In 2013, when he was an economic adviser to the Indian finance ministry, Rajan witnessed firsthand the perils of being unprepared, when concerns about the Fed scaling back its monetary stimulus sparked a "taper tantrum" that roiled emerging markets, saddling India with its worst market turmoil in more than two decades.
India's central bank and finance ministry were seen by markets as unprepared and hesitant in their initial reaction.
Rajan, formerly chief economist at the International Monetary Fund, was credited with a key role in rescuing India from that crisis with measures that helped stem foreign selling.
Rajan said on Wednesday India now had "comfortable" FX reserves and its current account deficit was under control.
INDIA SHINING
India has seen a resurgence in investor popularity since the election of a reform-minded government under Prime Minister Narendra Modi, helped by improving economic fundamentals and the RBI's efforts to curb inflation.
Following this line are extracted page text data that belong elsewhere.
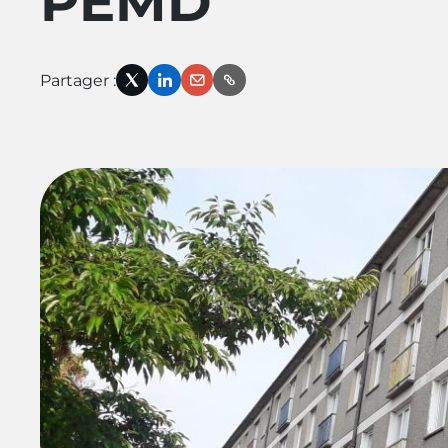
PEMD
Partager :
X
LinkedIn
Email
Link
It also imposed curbs on gold imports in 2013, a measure that, combined with the slump in crude prices, helped substantially narrow the country's current account deficit.
India has subsequently attracted more foreign capital than the "Fragile Five" countries to which it is often compared, but the RBI considers such inflows a double-edged sword, since they leave it at the whim of global investors.
India saw net foreign investments of nearly $20 billion in 2007, ahead of the global financial crisis, only to see investors pull out $9.4 billion the next year.
And in 2013, $8 billion flowed out of its debt markets, sending the rupee to a record low of 68.85 per dollar in August.
As a result, Rajan has pushed hard to build up currency reserves, which had fallen as low as $274.8 billion in September 2013, enough to account for just under seven months of imports, the lowest import cover since 1996.
With the rupee about 10 percent above the 2013 low, the governor can keep adding to those reserves by buying dollars, analysts say.
"The RBI enjoys pretty decent headroom in terms of the intervention they can do," said Siddhartha Sanyal, chief India economist for Barclays.